In particular, renewable energy sources have become an unstoppable trend [3] within the last decade, and this is challenging for all electric power systems at all voltage levels. Although part of this generation is still connected at high voltage (e.g., offshore wind farms in the North Sea), distributed renewable energy sources (DRES) have become particularly suitable for being connected close to end-users due to their intrinsic emission-free characteristics. The available resources in each region determine which technology can be used. Whereas geothermal and ocean systems are limited, solar photovoltaic and wind turbines are more widespread. In fact, photovoltaics is considerably increasing its presence in low voltage networks. Its modularity, compactness, and noiseless performance, in conjunction with its falling price, have resulted in an attractive solution for being mounted on rooftops in residential areas for self-consumption. In this sense, DRES are connected close to end-users in urban or rural areas, bringing several advantages, along with challenges.

On the one hand, it is becoming increasingly lucrative for private investors to invest in power plants connected at distribution levels and for small investors to install DRES in their homes to reduce their bills [4]. While their power consumption decreases, the energy excess can also be sold and injected upstream into the grid. Although the intermittency of natural resources makes it difficult to meet demand if no energy storage system is available, several studies aim at solving these issues by incentivizing consumers to modify their behaviors to meet power generation [5]. Additionally, system efficiency undoubtedly increases if power is located near to consumption nodes; however, power excess may be then fed back into the transmission grid and transported over longer electrical distances, increasing power losses [6].

= DATA =
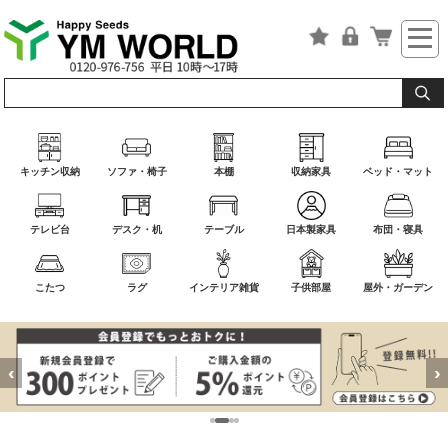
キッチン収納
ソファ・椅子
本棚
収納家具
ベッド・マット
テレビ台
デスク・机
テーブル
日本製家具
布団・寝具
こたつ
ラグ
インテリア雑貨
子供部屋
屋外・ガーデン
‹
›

---

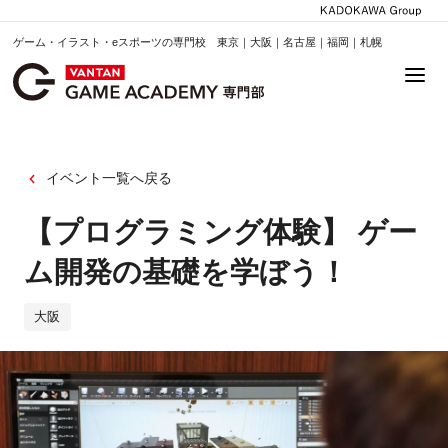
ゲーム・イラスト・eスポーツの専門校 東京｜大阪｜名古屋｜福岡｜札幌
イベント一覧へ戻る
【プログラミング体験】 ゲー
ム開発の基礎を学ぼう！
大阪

= QUESTIONS ON THE MATERIAL =
1. According to the renewable energy passage, which two technologies are more widespread than geothermal and ocean systems?
2. Repeat the part of the renewable energy passage that opens with the words containing "On the one hand, it" and closes with "power losses [6].".
3. Translate this sentence from the renewable energy passage into French: "The available resources in each region determine which technology can be used."

= REPLIES =
1. Solar photovoltaic and wind turbines.

2.
On the one hand, it is becoming increasingly lucrative for private investors to invest in power plants connected at distribution levels and for small investors to install DRES in their homes to reduce their bills [4]. While their power consumption decreases, the energy excess can also be sold and injected upstream into the grid. Although the intermittency of natural resources makes it difficult to meet demand if no energy storage system is available, several studies aim at solving these issues by incentivizing consumers to modify their behaviors to meet power generation [5]. Additionally, system efficiency undoubtedly increases if power is located near to consumption nodes; however, power excess may be then fed back into the transmission grid and transported over longer electrical distances, increasing power losses [6].

3. Les ressources disponibles dans chaque région déterminent quelle technologie peut être utilisée.